*** Opening of Data to use ***

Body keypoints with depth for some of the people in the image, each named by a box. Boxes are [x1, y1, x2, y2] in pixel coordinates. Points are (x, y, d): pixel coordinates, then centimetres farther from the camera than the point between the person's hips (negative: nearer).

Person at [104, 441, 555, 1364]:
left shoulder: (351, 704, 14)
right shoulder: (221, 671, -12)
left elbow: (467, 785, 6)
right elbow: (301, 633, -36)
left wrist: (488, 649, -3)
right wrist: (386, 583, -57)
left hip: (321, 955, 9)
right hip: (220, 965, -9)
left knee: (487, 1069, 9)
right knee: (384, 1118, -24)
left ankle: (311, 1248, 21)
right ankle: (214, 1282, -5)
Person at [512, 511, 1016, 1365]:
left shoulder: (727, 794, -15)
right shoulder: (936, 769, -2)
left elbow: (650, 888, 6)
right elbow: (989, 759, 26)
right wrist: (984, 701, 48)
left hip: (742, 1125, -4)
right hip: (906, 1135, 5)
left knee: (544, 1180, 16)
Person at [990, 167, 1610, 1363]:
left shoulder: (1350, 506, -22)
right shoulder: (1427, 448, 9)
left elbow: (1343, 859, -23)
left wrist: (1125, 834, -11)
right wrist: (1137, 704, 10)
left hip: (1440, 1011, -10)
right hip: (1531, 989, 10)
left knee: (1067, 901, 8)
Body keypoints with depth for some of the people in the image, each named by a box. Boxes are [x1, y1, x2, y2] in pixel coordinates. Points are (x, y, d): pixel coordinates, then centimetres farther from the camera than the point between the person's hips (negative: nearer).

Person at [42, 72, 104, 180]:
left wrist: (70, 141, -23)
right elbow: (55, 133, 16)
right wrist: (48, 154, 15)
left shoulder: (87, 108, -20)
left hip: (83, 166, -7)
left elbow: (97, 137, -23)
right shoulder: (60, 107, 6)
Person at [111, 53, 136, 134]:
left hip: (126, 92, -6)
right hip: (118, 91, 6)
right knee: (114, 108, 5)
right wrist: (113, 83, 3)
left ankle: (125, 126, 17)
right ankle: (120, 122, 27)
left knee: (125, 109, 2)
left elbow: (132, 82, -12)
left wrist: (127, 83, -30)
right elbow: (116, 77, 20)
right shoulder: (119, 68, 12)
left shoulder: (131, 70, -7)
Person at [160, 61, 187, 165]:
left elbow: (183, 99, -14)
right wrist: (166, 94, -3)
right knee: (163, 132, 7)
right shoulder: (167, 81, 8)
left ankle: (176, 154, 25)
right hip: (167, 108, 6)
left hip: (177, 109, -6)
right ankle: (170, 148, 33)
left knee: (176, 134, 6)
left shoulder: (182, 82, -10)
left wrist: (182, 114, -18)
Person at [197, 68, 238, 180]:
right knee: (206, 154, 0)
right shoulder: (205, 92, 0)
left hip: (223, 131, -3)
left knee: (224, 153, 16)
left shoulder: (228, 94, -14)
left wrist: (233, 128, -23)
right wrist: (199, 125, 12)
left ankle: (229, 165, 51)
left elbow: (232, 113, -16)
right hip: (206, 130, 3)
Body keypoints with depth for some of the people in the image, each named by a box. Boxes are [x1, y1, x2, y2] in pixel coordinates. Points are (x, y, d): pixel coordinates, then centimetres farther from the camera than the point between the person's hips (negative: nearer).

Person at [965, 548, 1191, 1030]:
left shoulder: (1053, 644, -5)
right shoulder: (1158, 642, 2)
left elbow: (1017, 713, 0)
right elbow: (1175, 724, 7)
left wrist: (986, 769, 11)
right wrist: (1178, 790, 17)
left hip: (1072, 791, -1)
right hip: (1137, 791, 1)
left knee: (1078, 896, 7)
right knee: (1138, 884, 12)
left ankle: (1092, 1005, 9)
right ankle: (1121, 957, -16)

*** Close of Data to use ***

What the task asks: Go through the entries and restate each one exactly.

Finished task:
Body keypoints with depth for some of the people in the image, each named by a box. Boxes are [x1, y1, x2, y2] in pixel coordinates. Points are (x, y, d): pixel coordinates, then centimetres farther from the camera than the point between the person's hips (negative: nearer).

Person at [104, 441, 555, 1364]:
left shoulder: (351, 704, 14)
right shoulder: (221, 671, -12)
left elbow: (467, 785, 6)
right elbow: (301, 633, -36)
left wrist: (488, 649, -3)
right wrist: (386, 583, -57)
left hip: (321, 955, 9)
right hip: (220, 965, -9)
left knee: (487, 1069, 9)
right knee: (384, 1118, -24)
left ankle: (311, 1248, 21)
right ankle: (214, 1282, -5)
Person at [512, 511, 1016, 1365]:
left shoulder: (727, 794, -15)
right shoulder: (936, 769, -2)
left elbow: (650, 888, 6)
right elbow: (989, 759, 26)
right wrist: (984, 701, 48)
left hip: (742, 1125, -4)
right hip: (906, 1135, 5)
left knee: (544, 1180, 16)
Person at [990, 167, 1610, 1363]:
left shoulder: (1350, 506, -22)
right shoulder: (1427, 448, 9)
left elbow: (1343, 859, -23)
left wrist: (1125, 834, -11)
right wrist: (1137, 704, 10)
left hip: (1440, 1011, -10)
right hip: (1531, 989, 10)
left knee: (1067, 901, 8)
Body keypoints with depth for some of the people in the image, each named by a box. Boxes are [x1, y1, x2, y2] in pixel coordinates. Points are (x, y, d): pixel coordinates, then centimetres farther from the camera than the point between the person's hips (negative: nearer).

Person at [42, 72, 104, 180]:
left wrist: (70, 141, -23)
right elbow: (55, 133, 16)
right wrist: (48, 154, 15)
left shoulder: (87, 108, -20)
left hip: (83, 166, -7)
left elbow: (97, 137, -23)
right shoulder: (60, 107, 6)
Person at [111, 53, 136, 134]:
left hip: (126, 92, -6)
right hip: (118, 91, 6)
right knee: (114, 108, 5)
right wrist: (113, 83, 3)
left ankle: (125, 126, 17)
right ankle: (120, 122, 27)
left knee: (125, 109, 2)
left elbow: (132, 82, -12)
left wrist: (127, 83, -30)
right elbow: (116, 77, 20)
right shoulder: (119, 68, 12)
left shoulder: (131, 70, -7)
Person at [160, 61, 187, 165]:
left elbow: (183, 99, -14)
right wrist: (166, 94, -3)
right knee: (163, 132, 7)
right shoulder: (167, 81, 8)
left ankle: (176, 154, 25)
right hip: (167, 108, 6)
left hip: (177, 109, -6)
right ankle: (170, 148, 33)
left knee: (176, 134, 6)
left shoulder: (182, 82, -10)
left wrist: (182, 114, -18)
Person at [197, 68, 238, 180]:
right knee: (206, 154, 0)
right shoulder: (205, 92, 0)
left hip: (223, 131, -3)
left knee: (224, 153, 16)
left shoulder: (228, 94, -14)
left wrist: (233, 128, -23)
right wrist: (199, 125, 12)
left ankle: (229, 165, 51)
left elbow: (232, 113, -16)
right hip: (206, 130, 3)
Body keypoints with depth for some of the people in the image, each named by a box. Boxes are [x1, y1, x2, y2] in pixel coordinates. Points are (x, y, d): pixel coordinates, then centimetres farther from the camera than the point between the person's hips (negative: nearer).

Person at [965, 548, 1191, 1030]:
left shoulder: (1053, 644, -5)
right shoulder: (1158, 642, 2)
left elbow: (1017, 713, 0)
right elbow: (1175, 724, 7)
left wrist: (986, 769, 11)
right wrist: (1178, 790, 17)
left hip: (1072, 791, -1)
right hip: (1137, 791, 1)
left knee: (1078, 896, 7)
right knee: (1138, 884, 12)
left ankle: (1092, 1005, 9)
right ankle: (1121, 957, -16)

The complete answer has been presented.